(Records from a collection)
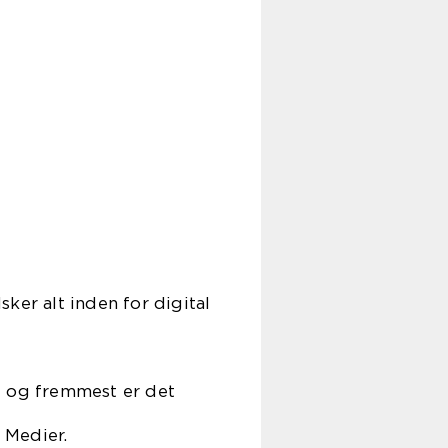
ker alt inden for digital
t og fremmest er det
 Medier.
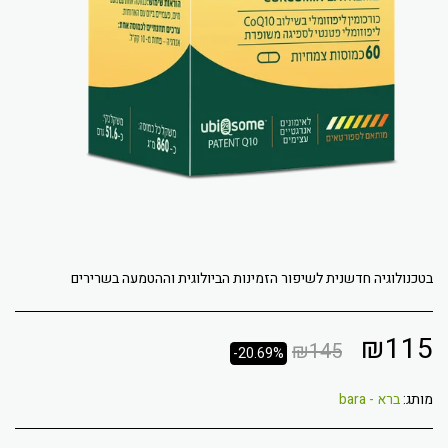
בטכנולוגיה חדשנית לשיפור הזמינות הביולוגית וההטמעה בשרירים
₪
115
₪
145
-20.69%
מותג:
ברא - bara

Job -
Could you write out the records again exactly, omitting each image?

Expected output -
ker alt inden for digital
t og fremmest er det
 Medier.
בטכנולוגיה חדשנית לשיפור הזמינות הביולוגית וההטמעה בשרירים
₪
115
₪
145
-20.69%
מותג:
ברא - bara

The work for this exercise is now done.